- Opening Delimiter -
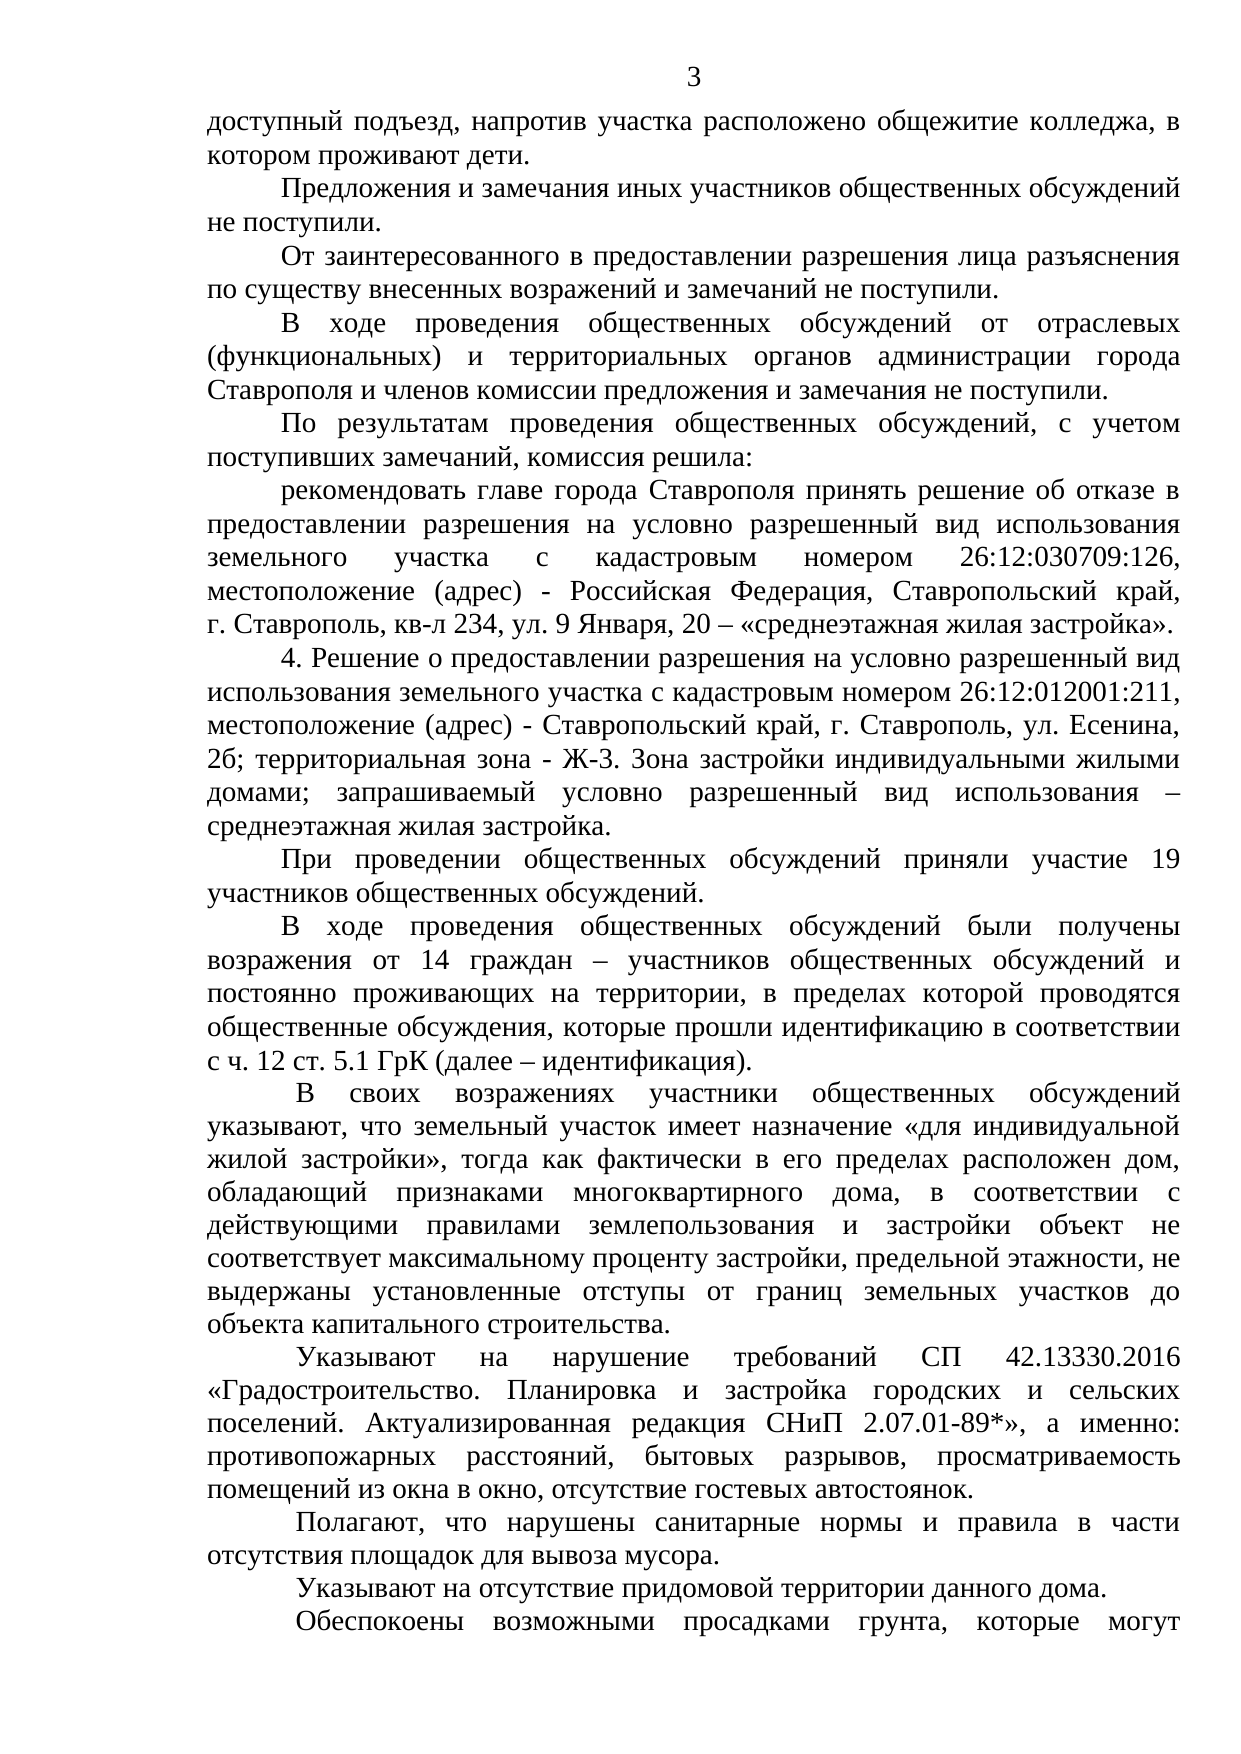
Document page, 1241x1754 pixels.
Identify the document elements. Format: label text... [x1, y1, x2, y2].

text 4. Решение о предоставлении разрешения на условно разрешенный вид использования земельного участка с кадастровым номером 26:12:012001:211, местоположение (адрес) - Ставропольский край, г. Ставрополь, ул. Есенина, 2б; территориальная зона - Ж-3. Зона застройки индивидуальными жилыми домами; запрашиваемый условно разрешенный вид использования – среднеэтажная жилая застройка. [207, 640, 1181, 841]
text В ходе проведения общественных обсуждений от отраслевых (функциональных) и территориальных органов администрации города Ставрополя и членов комиссии предложения и замечания не поступили. [207, 305, 1181, 405]
text Полагают, что нарушены санитарные нормы и правила в части отсутствия площадок для вывоза мусора. [207, 1505, 1181, 1571]
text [207, 103, 1181, 171]
text По результатам проведения общественных обсуждений, с учетом поступивших замечаний, комиссия решила: [207, 405, 1181, 472]
text При проведении общественных обсуждений приняли участие 19 участников общественных обсуждений. [207, 841, 1181, 908]
text От заинтересованного в предоставлении разрешения лица разъяснения по существу внесенных возражений и замечаний не поступили. [207, 238, 1181, 305]
text Указывают на отсутствие придомовой территории данного дома. [207, 1571, 1181, 1604]
text Предложения и замечания иных участников общественных обсуждений не поступили. [207, 171, 1181, 238]
text В ходе проведения общественных обсуждений были получены возражения от 14 граждан – участников общественных обсуждений и постоянно проживающих на территории, в пределах которой проводятся общественные обсуждения, которые прошли идентификацию в соответствии с ч. 12 ст. 5.1 ГрК (далее – идентификация). [207, 908, 1181, 1076]
text Указывают на нарушение требований СП 42.13330.2016 «Градостроительство. Планировка и застройка городских и сельских поселений. Актуализированная редакция СНиП 2.07.01-89*», а именно: противопожарных расстояний, бытовых разрывов, просматриваемость помещений из окна в окно, отсутствие гостевых автостоянок. [207, 1340, 1181, 1505]
text рекомендовать главе города Ставрополя принять решение об отказе в предоставлении разрешения на условно разрешенный вид использования земельного участка с кадастровым номером 26:12:030709:126, местоположение (адрес) - Российская Федерация, Ставропольский край, г. Ставрополь, кв-л 234, ул. 9 Января, 20 – «среднеэтажная жилая застройка». [207, 472, 1181, 640]
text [207, 1604, 1181, 1637]
text В своих возражениях участники общественных обсуждений указывают, что земельный участок имеет назначение «для индивидуальной жилой застройки», тогда как фактически в его пределах расположен дом, обладающий признаками многоквартирного дома, в соответствии с действующими правилами землепользования и застройки объект не соответствует максимальному проценту застройки, предельной этажности, не выдержаны установленные отступы от границ земельных участков до объекта капитального строительства. [207, 1076, 1181, 1340]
- Closing Delimiter -
■ **Brief**
Count every line of the material that holds the string "застройки", then give the total alone.

■ **Task output**
2